Christus ist auferweckt von den Toten als Erstling
unter denen, die entschlafen sind. 1. Korinther 15,20
Die heutige Losung ist ein happiger Brocken: die Auferstehung!
Nebst Geburt und Kreuzigung Jesu das dritte grosse
Thema des Christentums. Und darüber soll ich am Tag des
Angriffs von Israel/USA auf den Iran schreiben? Ja, was ist sie?

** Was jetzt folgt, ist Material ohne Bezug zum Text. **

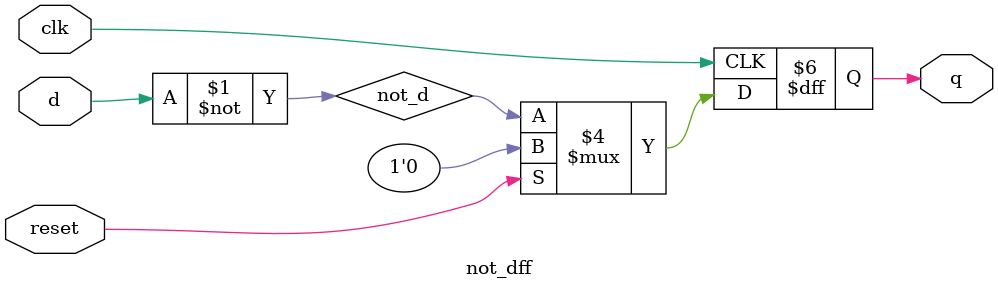
<source format=v>
module not_dff (
    input clk,
    input reset,
    input d,
    output reg q
);

    wire not_d;
    assign not_d = ~d;

    always @(posedge clk) begin
        if (reset)
            q <= 1'b0;
        else
            q <= not_d;
    end

endmodule
</source>
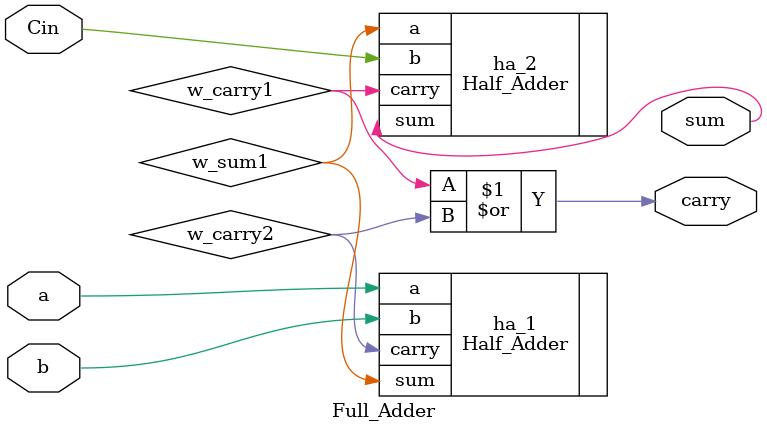
<source format=v>
`timescale 1ns / 1ps

module Full_Adder(
    input a,b,Cin,
    output sum, carry
    );
    wire w_sum1, w_carry1, w_carry2;
    Half_Adder ha_1(.a(a), .b(b), .sum(w_sum1), .carry(w_carry2));
    Half_Adder ha_2(.a(w_sum1), .b(Cin), .sum(sum), .carry(w_carry1));

    assign carry = w_carry1 | w_carry2;
endmodule

</source>
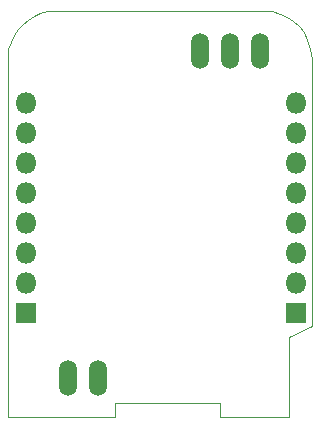
<source format=gbl>
G04 #@! TF.FileFunction,Copper,L2,Bot,Signal*
%FSLAX46Y46*%
G04 Gerber Fmt 4.6, Leading zero omitted, Abs format (unit mm)*
G04 Created by KiCad (PCBNEW 4.0.2+dfsg1-2~bpo8+1-stable) date mer. 29 juin 2016 11:45:21 CEST*
%MOMM*%
G01*
G04 APERTURE LIST*
%ADD10C,0.100000*%
%ADD11R,1.800000X1.800000*%
%ADD12O,1.800000X1.800000*%
%ADD13O,1.506220X3.014980*%
G04 APERTURE END LIST*
D10*
X149762480Y-106014181D02*
X149800000Y-112800000D01*
X151706026Y-105053285D02*
X149762480Y-106014181D01*
X151681078Y-82498193D02*
X151706026Y-105053285D01*
X151565482Y-81605425D02*
X151681078Y-82498193D01*
X151337122Y-80850387D02*
X151565482Y-81605425D01*
X151009595Y-80218540D02*
X151337122Y-80850387D01*
X150596503Y-79695342D02*
X151009595Y-80218540D01*
X150111445Y-79266257D02*
X150596503Y-79695342D01*
X149568018Y-78916742D02*
X150111445Y-79266257D01*
X148979824Y-78632259D02*
X149568018Y-78916742D01*
X148360460Y-78398266D02*
X148979824Y-78632259D01*
X129322547Y-78427024D02*
X148360460Y-78398266D01*
X128724750Y-78612690D02*
X129322547Y-78427024D01*
X128180560Y-78859623D02*
X128724750Y-78612690D01*
X127689488Y-79167259D02*
X128180560Y-78859623D01*
X127251047Y-79535048D02*
X127689488Y-79167259D01*
X126864747Y-79962423D02*
X127251047Y-79535048D01*
X126530099Y-80448833D02*
X126864747Y-79962423D01*
X126246616Y-80993714D02*
X126530099Y-80448833D01*
X126013805Y-81596507D02*
X126246616Y-80993714D01*
X125999807Y-112766658D02*
X126013805Y-81596507D01*
X135080603Y-112792736D02*
X125999807Y-112766658D01*
X135078627Y-111590483D02*
X135080603Y-112792736D01*
X143909849Y-111583795D02*
X135078627Y-111590483D01*
X143900000Y-112800000D02*
X143909849Y-111583795D01*
X149800000Y-112800000D02*
X143900000Y-112800000D01*
D11*
X127490000Y-103950000D03*
D12*
X127490000Y-101410000D03*
X127490000Y-98870000D03*
X127490000Y-96330000D03*
X127490000Y-93790000D03*
X127490000Y-91250000D03*
X127490000Y-88710000D03*
X127490000Y-86170000D03*
D11*
X150350000Y-103950000D03*
D12*
X150350000Y-101410000D03*
X150350000Y-98870000D03*
X150350000Y-96330000D03*
X150350000Y-93790000D03*
X150350000Y-91250000D03*
X150350000Y-88710000D03*
X150350000Y-86170000D03*
D13*
X133604000Y-109474000D03*
X131064000Y-109474000D03*
X147320000Y-81788000D03*
X144780000Y-81788000D03*
X142240000Y-81788000D03*
M02*

</source>
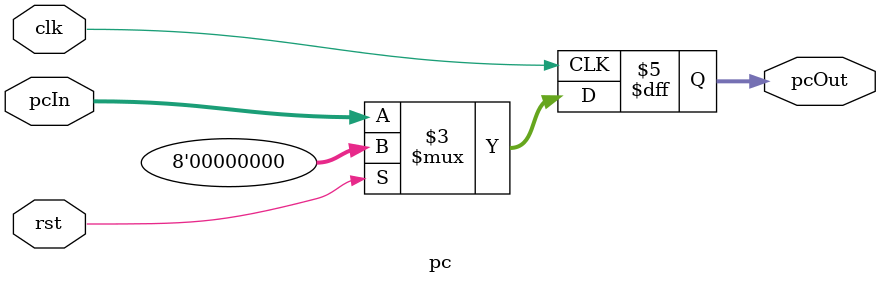
<source format=v>
module pc(pcOut, pcIn, clk, rst);
    input [7:0] pcIn;
    output reg [7:0] pcOut;
    input clk, rst;
    
    always@(posedge clk)
    begin
    if(rst)
    begin
        pcOut <= 8'b0;
    end
    else
    begin
        pcOut <= pcIn;
    end
    end
endmodule
</source>
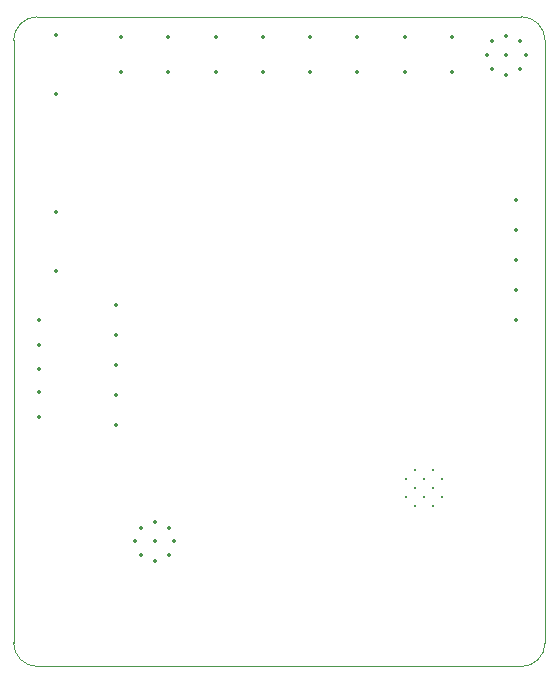
<source format=gbr>
%TF.GenerationSoftware,KiCad,Pcbnew,8.0.4*%
%TF.CreationDate,2024-09-21T14:55:01-03:00*%
%TF.ProjectId,DongleALIVEv2.0,446f6e67-6c65-4414-9c49-564576322e30,2.0*%
%TF.SameCoordinates,Original*%
%TF.FileFunction,Profile,NP*%
%FSLAX46Y46*%
G04 Gerber Fmt 4.6, Leading zero omitted, Abs format (unit mm)*
G04 Created by KiCad (PCBNEW 8.0.4) date 2024-09-21 14:55:01*
%MOMM*%
%LPD*%
G01*
G04 APERTURE LIST*
%TA.AperFunction,Profile*%
%ADD10C,0.050000*%
%TD*%
%ADD11C,0.350000*%
%ADD12C,0.300000*%
G04 APERTURE END LIST*
D10*
X199077890Y-69763886D02*
G75*
G02*
X201079014Y-71764941I-190J-2001314D01*
G01*
X201080000Y-122768945D02*
G75*
G02*
X199078945Y-124770000I-2001100J45D01*
G01*
X201078945Y-71764941D02*
X201078945Y-122768945D01*
X158080000Y-124770000D02*
G75*
G02*
X156079000Y-122768945I0J2001000D01*
G01*
X158080000Y-69763903D02*
X199077890Y-69763903D01*
X156078945Y-71764958D02*
G75*
G02*
X158080000Y-69763845I2001155J-42D01*
G01*
X156078945Y-122768945D02*
X156078945Y-71764958D01*
X199078945Y-124770000D02*
X158080000Y-124770000D01*
D11*
X164710000Y-104300000D03*
X164710000Y-101760000D03*
X164710000Y-99220000D03*
X164710000Y-96680000D03*
X164710000Y-94140000D03*
X158210000Y-95450000D03*
X158210000Y-103650000D03*
X158210000Y-97550000D03*
X158210000Y-99550000D03*
X158210000Y-101550000D03*
X166380000Y-114180000D03*
X166863274Y-113013274D03*
X166863274Y-115346726D03*
X168030000Y-112530000D03*
X168030000Y-114180000D03*
X168030000Y-115830000D03*
X169196726Y-113013274D03*
X169196726Y-115346726D03*
X169680000Y-114180000D03*
X193180000Y-71460000D03*
X189180000Y-71460000D03*
X185180000Y-71460000D03*
X181180000Y-71460000D03*
X177180000Y-71460000D03*
X173180000Y-71460000D03*
X169180000Y-71460000D03*
X165180000Y-71460000D03*
X193180000Y-74460000D03*
X189180000Y-74460000D03*
X185180000Y-74460000D03*
X181180000Y-74460000D03*
X177180000Y-74460000D03*
X173180000Y-74460000D03*
X169180000Y-74460000D03*
X165180000Y-74460000D03*
X196140000Y-73020000D03*
X196623274Y-71853274D03*
X196623274Y-74186726D03*
X197790000Y-71370000D03*
X197790000Y-73020000D03*
X197790000Y-74670000D03*
X198956726Y-71853274D03*
X198956726Y-74186726D03*
X199440000Y-73020000D03*
D12*
X192365000Y-110417500D03*
X192365000Y-108892500D03*
X191602500Y-111180000D03*
X191602500Y-109655000D03*
X191602500Y-108130000D03*
X190840000Y-110417500D03*
X190840000Y-108892500D03*
X190077500Y-111180000D03*
X190077500Y-109655000D03*
X190077500Y-108130000D03*
X189315000Y-110417500D03*
X189315000Y-108892500D03*
D11*
X159650000Y-71300000D03*
X159650000Y-76300000D03*
X159650000Y-86300000D03*
X159650000Y-91300000D03*
X198630000Y-85300000D03*
X198630000Y-87840000D03*
X198630000Y-90380000D03*
X198630000Y-92920000D03*
X198630000Y-95460000D03*
M02*

</source>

Historische Wahrheit, Märchen, Mythos, Geheimnis, Vision
oder Wunder? In den Glaubensbekenntnissen bekräftigen
wir Christ:innen, dass wir an sie glauben und sie folglich
für wahr halten. Aber was heisst das? Was bedeutet sie uns
konkret, im täglichen Leben und im Glaubensleben? Besteht
ein Unterschied zwischen Auferstehung und Auferweckung?
Suchend blättere ich bei Karl Barth nach und finde komplexe
Theologie, die mir ehrlich gesagt nicht ans Herz geht. Also
weiter zu Leonhard Ragaz, der festhält, die Auferstehung
sei weder eine Tatsache der Wissenschaft noch ein Dogma;
sie könne nur Zeugnis des Glaubens sein und könne niemandem
aufgedrängt werden. Er findet weiter, sie müsse in
ein Geheimnis gehüllt sein. Dieses Bild gefällt mir. Es passt
für mich gut zum Leben und Wirken von Jesus. Wie sagte
er doch zu den Blinden: «Euch geschehe, wie ihr geglaubt
habt» (Matthäus 9,29) oder zur Frau mit den Blutungen:
«Tochter, dein Glaube hat dich gerettet. Geh in Frieden.»
(Lukas 8,48) Ob ich gerettet beziehungsweise auferweckt
werde, weiss ich nicht. Es bleibt ein Geheimnis. Ich finde das
gut so und vertraue darauf, dass Gott es gut mit mir meint.